======== INPUT RECORDS
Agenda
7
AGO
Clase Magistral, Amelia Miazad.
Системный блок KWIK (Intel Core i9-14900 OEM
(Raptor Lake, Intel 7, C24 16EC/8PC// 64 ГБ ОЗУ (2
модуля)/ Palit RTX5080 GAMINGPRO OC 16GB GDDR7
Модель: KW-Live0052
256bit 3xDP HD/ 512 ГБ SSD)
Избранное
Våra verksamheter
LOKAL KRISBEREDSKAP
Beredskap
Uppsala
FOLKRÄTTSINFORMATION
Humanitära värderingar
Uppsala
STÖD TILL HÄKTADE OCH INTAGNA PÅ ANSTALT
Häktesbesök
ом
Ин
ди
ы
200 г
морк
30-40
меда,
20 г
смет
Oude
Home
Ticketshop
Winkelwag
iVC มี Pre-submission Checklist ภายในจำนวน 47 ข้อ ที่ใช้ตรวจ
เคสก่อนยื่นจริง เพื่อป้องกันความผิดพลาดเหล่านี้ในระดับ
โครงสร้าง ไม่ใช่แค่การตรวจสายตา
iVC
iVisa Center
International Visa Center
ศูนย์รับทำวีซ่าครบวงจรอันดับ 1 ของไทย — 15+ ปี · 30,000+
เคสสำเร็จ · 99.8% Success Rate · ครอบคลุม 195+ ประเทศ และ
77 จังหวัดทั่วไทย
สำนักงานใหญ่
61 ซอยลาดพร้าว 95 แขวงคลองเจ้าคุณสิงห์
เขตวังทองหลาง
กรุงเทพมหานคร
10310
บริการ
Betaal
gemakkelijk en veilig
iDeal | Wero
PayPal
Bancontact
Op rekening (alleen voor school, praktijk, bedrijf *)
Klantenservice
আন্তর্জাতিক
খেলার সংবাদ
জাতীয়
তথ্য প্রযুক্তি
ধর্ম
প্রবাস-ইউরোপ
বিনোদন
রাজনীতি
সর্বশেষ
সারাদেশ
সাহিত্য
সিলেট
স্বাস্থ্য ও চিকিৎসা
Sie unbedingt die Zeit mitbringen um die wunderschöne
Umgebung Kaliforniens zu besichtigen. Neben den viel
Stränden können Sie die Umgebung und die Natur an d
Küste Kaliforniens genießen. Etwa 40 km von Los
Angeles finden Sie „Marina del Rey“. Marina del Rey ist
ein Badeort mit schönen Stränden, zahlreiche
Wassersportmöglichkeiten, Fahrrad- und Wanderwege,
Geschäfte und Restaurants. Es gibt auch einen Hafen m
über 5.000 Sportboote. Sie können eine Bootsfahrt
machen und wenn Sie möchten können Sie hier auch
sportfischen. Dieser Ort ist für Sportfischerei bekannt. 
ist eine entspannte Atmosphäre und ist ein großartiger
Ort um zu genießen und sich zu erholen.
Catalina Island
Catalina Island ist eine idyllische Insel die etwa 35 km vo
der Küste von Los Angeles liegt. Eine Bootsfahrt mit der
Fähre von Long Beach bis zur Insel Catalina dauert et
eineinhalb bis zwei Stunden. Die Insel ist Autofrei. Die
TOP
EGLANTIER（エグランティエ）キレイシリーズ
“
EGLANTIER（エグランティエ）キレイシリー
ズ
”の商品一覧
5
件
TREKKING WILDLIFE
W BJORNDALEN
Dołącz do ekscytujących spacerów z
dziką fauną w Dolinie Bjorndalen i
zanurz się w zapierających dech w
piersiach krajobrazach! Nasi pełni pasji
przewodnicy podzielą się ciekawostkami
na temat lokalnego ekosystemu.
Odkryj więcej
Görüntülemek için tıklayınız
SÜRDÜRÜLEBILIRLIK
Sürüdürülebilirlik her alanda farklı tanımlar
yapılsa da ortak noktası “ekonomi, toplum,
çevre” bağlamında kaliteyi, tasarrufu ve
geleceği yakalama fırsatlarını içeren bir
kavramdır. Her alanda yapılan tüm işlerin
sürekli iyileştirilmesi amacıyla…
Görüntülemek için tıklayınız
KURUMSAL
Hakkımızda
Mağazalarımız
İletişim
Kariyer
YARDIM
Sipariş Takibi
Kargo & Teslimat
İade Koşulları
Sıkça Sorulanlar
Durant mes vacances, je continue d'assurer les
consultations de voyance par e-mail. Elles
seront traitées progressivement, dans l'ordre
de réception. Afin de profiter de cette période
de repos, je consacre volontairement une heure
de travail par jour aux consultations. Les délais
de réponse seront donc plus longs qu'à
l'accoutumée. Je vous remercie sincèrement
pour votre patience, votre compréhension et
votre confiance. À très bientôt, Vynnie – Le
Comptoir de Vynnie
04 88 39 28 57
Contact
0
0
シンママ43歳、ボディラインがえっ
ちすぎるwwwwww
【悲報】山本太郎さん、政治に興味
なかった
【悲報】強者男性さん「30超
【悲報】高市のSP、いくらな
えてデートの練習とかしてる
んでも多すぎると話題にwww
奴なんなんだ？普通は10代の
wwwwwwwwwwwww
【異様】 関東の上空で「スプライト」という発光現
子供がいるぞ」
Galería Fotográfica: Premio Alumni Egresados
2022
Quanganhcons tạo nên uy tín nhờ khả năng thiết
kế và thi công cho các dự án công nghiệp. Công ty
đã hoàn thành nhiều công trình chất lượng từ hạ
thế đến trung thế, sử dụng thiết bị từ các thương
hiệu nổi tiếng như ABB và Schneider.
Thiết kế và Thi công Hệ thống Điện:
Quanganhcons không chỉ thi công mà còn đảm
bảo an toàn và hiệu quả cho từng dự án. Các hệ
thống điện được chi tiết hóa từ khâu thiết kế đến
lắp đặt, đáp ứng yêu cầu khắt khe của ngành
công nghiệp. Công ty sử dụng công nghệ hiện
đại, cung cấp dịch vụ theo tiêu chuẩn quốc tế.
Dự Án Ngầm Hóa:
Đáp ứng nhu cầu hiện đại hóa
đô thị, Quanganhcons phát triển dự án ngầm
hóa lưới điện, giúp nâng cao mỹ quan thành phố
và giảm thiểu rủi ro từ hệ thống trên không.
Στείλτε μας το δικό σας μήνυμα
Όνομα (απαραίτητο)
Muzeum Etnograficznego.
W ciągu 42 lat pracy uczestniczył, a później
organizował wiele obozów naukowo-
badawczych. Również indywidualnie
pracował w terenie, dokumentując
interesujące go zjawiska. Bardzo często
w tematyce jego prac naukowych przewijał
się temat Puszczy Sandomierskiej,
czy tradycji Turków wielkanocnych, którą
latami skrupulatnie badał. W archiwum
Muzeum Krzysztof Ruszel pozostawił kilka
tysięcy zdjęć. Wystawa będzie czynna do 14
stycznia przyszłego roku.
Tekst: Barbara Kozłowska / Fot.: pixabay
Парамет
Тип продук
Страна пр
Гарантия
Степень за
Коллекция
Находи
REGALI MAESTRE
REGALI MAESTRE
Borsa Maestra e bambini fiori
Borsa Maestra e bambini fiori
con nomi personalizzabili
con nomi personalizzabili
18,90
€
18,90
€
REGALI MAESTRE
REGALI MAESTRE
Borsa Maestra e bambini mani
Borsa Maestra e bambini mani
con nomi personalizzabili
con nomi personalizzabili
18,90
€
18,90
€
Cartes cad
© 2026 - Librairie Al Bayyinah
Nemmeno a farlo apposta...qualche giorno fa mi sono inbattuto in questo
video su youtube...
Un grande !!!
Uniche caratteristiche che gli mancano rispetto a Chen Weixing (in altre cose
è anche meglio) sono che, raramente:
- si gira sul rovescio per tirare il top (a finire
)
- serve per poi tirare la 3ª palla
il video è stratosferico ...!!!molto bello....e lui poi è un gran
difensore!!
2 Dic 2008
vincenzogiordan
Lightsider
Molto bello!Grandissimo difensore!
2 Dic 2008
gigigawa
================
▶ **EXERCISE PROMPT**
Copy all of the entries above exactly as shown.

▶ **WRITTEN SOLUTION**
Agenda
7
AGO
Clase Magistral, Amelia Miazad.
Системный блок KWIK (Intel Core i9-14900 OEM
(Raptor Lake, Intel 7, C24 16EC/8PC// 64 ГБ ОЗУ (2
модуля)/ Palit RTX5080 GAMINGPRO OC 16GB GDDR7
Модель: KW-Live0052
256bit 3xDP HD/ 512 ГБ SSD)
Избранное
Våra verksamheter
LOKAL KRISBEREDSKAP
Beredskap
Uppsala
FOLKRÄTTSINFORMATION
Humanitära värderingar
Uppsala
STÖD TILL HÄKTADE OCH INTAGNA PÅ ANSTALT
Häktesbesök
ом
Ин
ди
ы
200 г
морк
30-40
меда,
20 г
смет
Oude
Home
Ticketshop
Winkelwag
iVC มี Pre-submission Checklist ภายในจำนวน 47 ข้อ ที่ใช้ตรวจ
เคสก่อนยื่นจริง เพื่อป้องกันความผิดพลาดเหล่านี้ในระดับ
โครงสร้าง ไม่ใช่แค่การตรวจสายตา
iVC
iVisa Center
International Visa Center
ศูนย์รับทำวีซ่าครบวงจรอันดับ 1 ของไทย — 15+ ปี · 30,000+
เคสสำเร็จ · 99.8% Success Rate · ครอบคลุม 195+ ประเทศ และ
77 จังหวัดทั่วไทย
สำนักงานใหญ่
61 ซอยลาดพร้าว 95 แขวงคลองเจ้าคุณสิงห์
เขตวังทองหลาง
กรุงเทพมหานคร
10310
บริการ
Betaal
gemakkelijk en veilig
iDeal | Wero
PayPal
Bancontact
Op rekening (alleen voor school, praktijk, bedrijf *)
Klantenservice
আন্তর্জাতিক
খেলার সংবাদ
জাতীয়
তথ্য প্রযুক্তি
ধর্ম
প্রবাস-ইউরোপ
বিনোদন
রাজনীতি
সর্বশেষ
সারাদেশ
সাহিত্য
সিলেট
স্বাস্থ্য ও চিকিৎসা
Sie unbedingt die Zeit mitbringen um die wunderschöne
Umgebung Kaliforniens zu besichtigen. Neben den viel
Stränden können Sie die Umgebung und die Natur an d
Küste Kaliforniens genießen. Etwa 40 km von Los
Angeles finden Sie „Marina del Rey“. Marina del Rey ist
ein Badeort mit schönen Stränden, zahlreiche
Wassersportmöglichkeiten, Fahrrad- und Wanderwege,
Geschäfte und Restaurants. Es gibt auch einen Hafen m
über 5.000 Sportboote. Sie können eine Bootsfahrt
machen und wenn Sie möchten können Sie hier auch
sportfischen. Dieser Ort ist für Sportfischerei bekannt. 
ist eine entspannte Atmosphäre und ist ein großartiger
Ort um zu genießen und sich zu erholen.
Catalina Island
Catalina Island ist eine idyllische Insel die etwa 35 km vo
der Küste von Los Angeles liegt. Eine Bootsfahrt mit der
Fähre von Long Beach bis zur Insel Catalina dauert et
eineinhalb bis zwei Stunden. Die Insel ist Autofrei. Die
TOP
EGLANTIER（エグランティエ）キレイシリーズ
“
EGLANTIER（エグランティエ）キレイシリー
ズ
”の商品一覧
5
件
TREKKING WILDLIFE
W BJORNDALEN
Dołącz do ekscytujących spacerów z
dziką fauną w Dolinie Bjorndalen i
zanurz się w zapierających dech w
piersiach krajobrazach! Nasi pełni pasji
przewodnicy podzielą się ciekawostkami
na temat lokalnego ekosystemu.
Odkryj więcej
Görüntülemek için tıklayınız
SÜRDÜRÜLEBILIRLIK
Sürüdürülebilirlik her alanda farklı tanımlar
yapılsa da ortak noktası “ekonomi, toplum,
çevre” bağlamında kaliteyi, tasarrufu ve
geleceği yakalama fırsatlarını içeren bir
kavramdır. Her alanda yapılan tüm işlerin
sürekli iyileştirilmesi amacıyla…
Görüntülemek için tıklayınız
KURUMSAL
Hakkımızda
Mağazalarımız
İletişim
Kariyer
YARDIM
Sipariş Takibi
Kargo & Teslimat
İade Koşulları
Sıkça Sorulanlar
Durant mes vacances, je continue d'assurer les
consultations de voyance par e-mail. Elles
seront traitées progressivement, dans l'ordre
de réception. Afin de profiter de cette période
de repos, je consacre volontairement une heure
de travail par jour aux consultations. Les délais
de réponse seront donc plus longs qu'à
l'accoutumée. Je vous remercie sincèrement
pour votre patience, votre compréhension et
votre confiance. À très bientôt, Vynnie – Le
Comptoir de Vynnie
04 88 39 28 57
Contact
0
0
シンママ43歳、ボディラインがえっ
ちすぎるwwwwww
【悲報】山本太郎さん、政治に興味
なかった
【悲報】強者男性さん「30超
【悲報】高市のSP、いくらな
えてデートの練習とかしてる
んでも多すぎると話題にwww
奴なんなんだ？普通は10代の
wwwwwwwwwwwww
【異様】 関東の上空で「スプライト」という発光現
子供がいるぞ」
Galería Fotográfica: Premio Alumni Egresados
2022
Quanganhcons tạo nên uy tín nhờ khả năng thiết
kế và thi công cho các dự án công nghiệp. Công ty
đã hoàn thành nhiều công trình chất lượng từ hạ
thế đến trung thế, sử dụng thiết bị từ các thương
hiệu nổi tiếng như ABB và Schneider.
Thiết kế và Thi công Hệ thống Điện:
Quanganhcons không chỉ thi công mà còn đảm
bảo an toàn và hiệu quả cho từng dự án. Các hệ
thống điện được chi tiết hóa từ khâu thiết kế đến
lắp đặt, đáp ứng yêu cầu khắt khe của ngành
công nghiệp. Công ty sử dụng công nghệ hiện
đại, cung cấp dịch vụ theo tiêu chuẩn quốc tế.
Dự Án Ngầm Hóa:
Đáp ứng nhu cầu hiện đại hóa
đô thị, Quanganhcons phát triển dự án ngầm
hóa lưới điện, giúp nâng cao mỹ quan thành phố
và giảm thiểu rủi ro từ hệ thống trên không.
Στείλτε μας το δικό σας μήνυμα
Όνομα (απαραίτητο)
Muzeum Etnograficznego.
W ciągu 42 lat pracy uczestniczył, a później
organizował wiele obozów naukowo-
badawczych. Również indywidualnie
pracował w terenie, dokumentując
interesujące go zjawiska. Bardzo często
w tematyce jego prac naukowych przewijał
się temat Puszczy Sandomierskiej,
czy tradycji Turków wielkanocnych, którą
latami skrupulatnie badał. W archiwum
Muzeum Krzysztof Ruszel pozostawił kilka
tysięcy zdjęć. Wystawa będzie czynna do 14
stycznia przyszłego roku.
Tekst: Barbara Kozłowska / Fot.: pixabay
Парамет
Тип продук
Страна пр
Гарантия
Степень за
Коллекция
Находи
REGALI MAESTRE
REGALI MAESTRE
Borsa Maestra e bambini fiori
Borsa Maestra e bambini fiori
con nomi personalizzabili
con nomi personalizzabili
18,90
€
18,90
€
REGALI MAESTRE
REGALI MAESTRE
Borsa Maestra e bambini mani
Borsa Maestra e bambini mani
con nomi personalizzabili
con nomi personalizzabili
18,90
€
18,90
€
Cartes cad
© 2026 - Librairie Al Bayyinah
Nemmeno a farlo apposta...qualche giorno fa mi sono inbattuto in questo
video su youtube...
Un grande !!!
Uniche caratteristiche che gli mancano rispetto a Chen Weixing (in altre cose
è anche meglio) sono che, raramente:
- si gira sul rovescio per tirare il top (a finire
)
- serve per poi tirare la 3ª palla
il video è stratosferico ...!!!molto bello....e lui poi è un gran
difensore!!
2 Dic 2008
vincenzogiordan
Lightsider
Molto bello!Grandissimo difensore!
2 Dic 2008
gigigawa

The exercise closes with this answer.